Шрифт:
Интервал:
Закладка:
Как бы то не было, ясно почувствовалось, что темп атаки сильно ослабел.
В этот день генерал Корнилов собрал военный совет — впервые после Ольгинской, где решалось направление движения Добровольческой армии. Я думаю, что на этот шаг побудило его не столько желание выслушать мнение начальников относительно плана военных действий, который был им предрешен, сколько надежда вселить в них убеждение в необходимости решительного штурма Екатеринодара.
Собрались в тесной комнатке Корнилова генералы Алексеев, Романовский, Марков, Богаевский, я и кубанский атаман полковник Филимонов. Во время беседы выяснилась печальная картина положения армии:
Противник во много раз превосходит нас силами и обладает неистощимыми запасами снарядов и патронов.

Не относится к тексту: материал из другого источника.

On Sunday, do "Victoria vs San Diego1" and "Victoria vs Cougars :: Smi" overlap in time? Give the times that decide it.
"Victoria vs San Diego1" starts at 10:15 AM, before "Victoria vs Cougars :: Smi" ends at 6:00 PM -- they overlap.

Наши войска понесли тяжелые потери, в особенности в командном составе. Части перемешаны и до крайности утомлены физически и морально четырехдневным боем. Офицерский полк еще сохранился, Кубанский стрелковый сильно потрепан, из Партизанского осталось не более 300 штыков, еще меньше в Корниловском.[179] Замечается редкое для добровольцев явление — утечка из боевой линии в тыл. Казаки расходятся по своим станицам. Конница по-видимому ничего серьезного сделать не может.
Снарядов нет, патронов нет.
Число раненых в лазарете перевалило за полторы тысячи.
Настроение у всех членов совещания тяжелое. Опустили глаза. Один только Марков, склонив голову на плечо Романовского, заснул и тихо похрапывает. Кто-то толкнул его.
— Извините, Ваше Высокопревосходительство, разморило — двое суток не ложился…
Корнилов не старался внести успокоительную ноту в нарисованную картину общего положения и не возражал. За ночь он весь как-то осунулся, на лбу легла глубокая складка, придававшая его лицу суровое, страдальческое выражение. Глухим голосом, но резко и отчетливо он сказал:
— Положение действительное тяжелое, и я не вижу другого выхода, как взятие Екатеринодара. Поэтому я решил завтра на рассвете атаковать по всему фронту. Как ваше мнение, господа?
Все генералы, кроме Алексеева, ответили отрицательно. Мы чувствовали, что первый порыв прошел, что настал предел человеческих сил, и об Екатеринодар мы разобьемся; неудача штурма вызовет катастрофу, даже взятие Екатеринодара, вызвав новые большие потери, привело бы армию, еще сильную в поле, к полному распылению ее слабых частей для охраны и защиты большого города. И, вместе с тем, мы знали, что штурм все-таки состоится, что он решен бесповоротно.
Наступило тяжелое молчание. Его прервал Алексеев.
— Я полагаю, что лучше будет отложить штурм до послезавтра, за сутки войска несколько отдохнут, за ночь можно будет произвести перегруппировку на участке Корниловского полка; быть может, станичники подойдут еще на пополнение.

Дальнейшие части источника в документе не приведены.